Инспектор отходит с довольным лицом. Так приятно осчастливить кого-нибудь из этих милых девочек, а тем более Алферову, которая своими неусыпными заботами о физическом кабинете вполне заслужила его маленький подарок.
— Счастливица! Счастливица! От самого Александра Александровича получила «память» — шепчут с завистью подруги.
— Mesdam'очки, смотрите, какое оживление царит за учительским столом. Даже Цербер развеселился.
Действительно, даже мрачный, всегда угрюмый учитель истории разошелся вовсю и был против своего обыкновения весел, остроумен и оживлен. Зоя Львовна привлекала всеобщее внимание. Она казалась прелестной в своем новом форменном синем платье с кружевной бертой, грациозно облегавшей ее плечи.
— Дуся! Ангел! Прелесть! Ем за ваше здоровье пятое яйцо! — звонким шепотом посылает ей Золотая рыбка, отличающаяся завидным аппетитом.
Зоя Львовна быстро встает и направляется к крайнему столу выпускных.

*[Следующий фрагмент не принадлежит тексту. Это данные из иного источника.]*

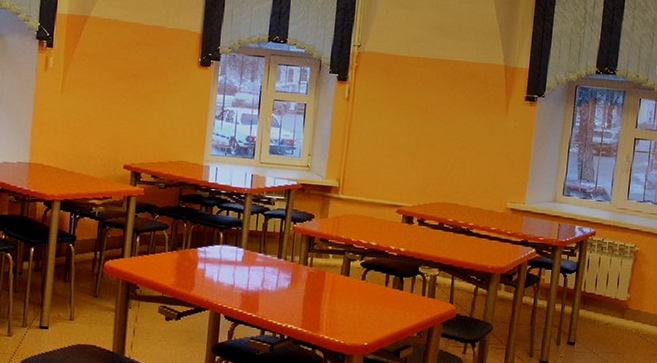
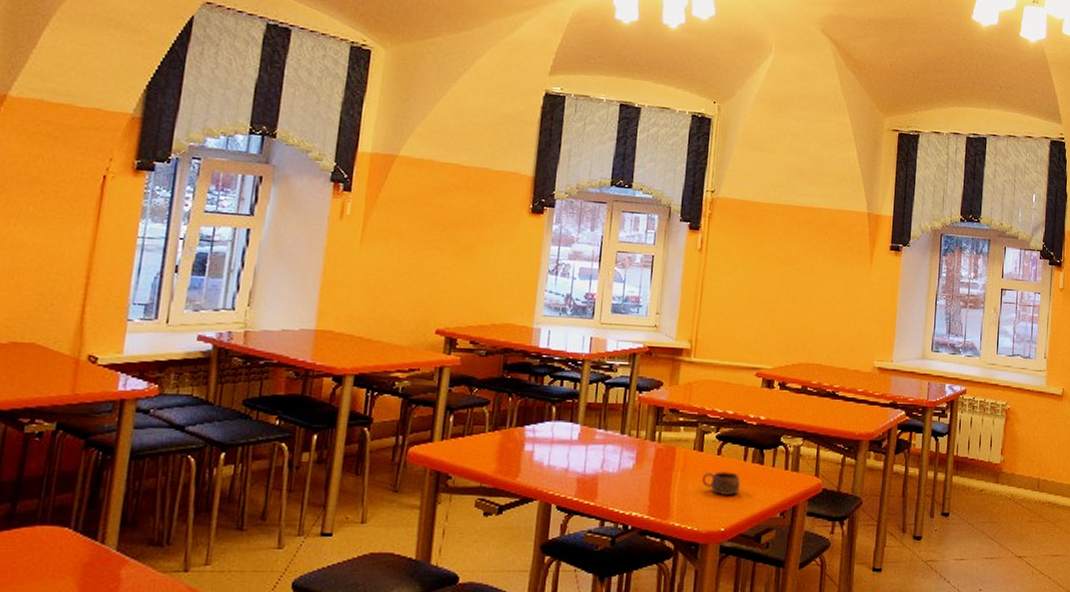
cup: none [348,294,382,315] -> present [702,471,741,495]

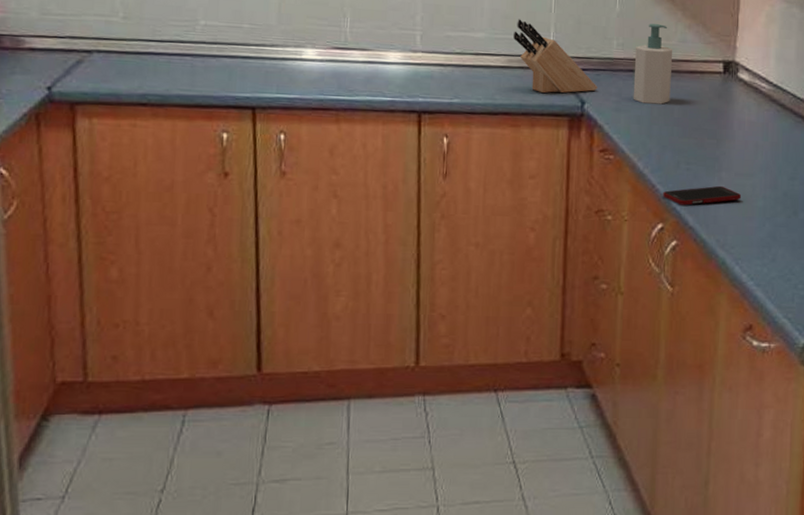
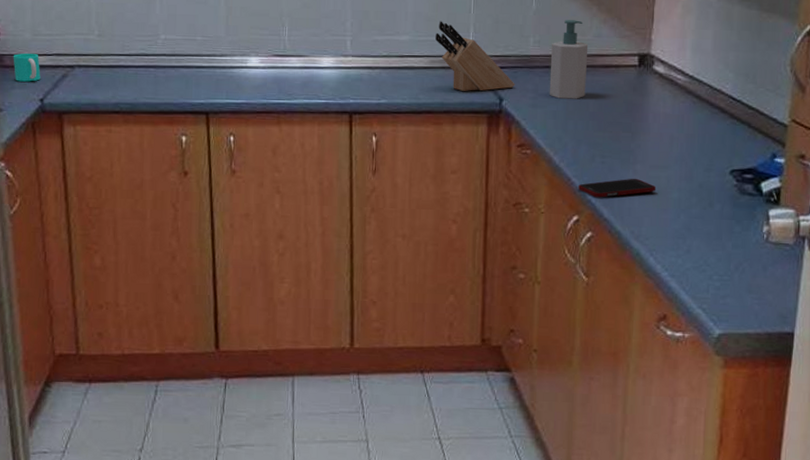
cup: none [14,34,50,67] -> present [13,53,41,82]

— Ну, вот и отлично, все мои любимицы сгруппировались вместе, — говорит она, сияя глубокими ямками На щеках. — Вы, Ника Баян, да вы, парочка цыган, inseparables Тольская с Сокольской, вы, очаровательная представительница Армении, Тамара, вы, Лихачева и вы, Козельская, — очень прошу вас всех в четверг к себе на вечер. «Maman» позволила мне устроить этот вечер и даже предложила свою квартиру для этой цели. А вы, Ника, можете позвать ваших братьев, у меня будет недостаток в кавалерах. Придете, mesdames?
— Придем, мерси, придем, непременно!
— Ну, смотрите же… — Веселая, сияющая, так мало похожая на других классных дам, Зоя Львовна снова отходит к своему «почетному» столу.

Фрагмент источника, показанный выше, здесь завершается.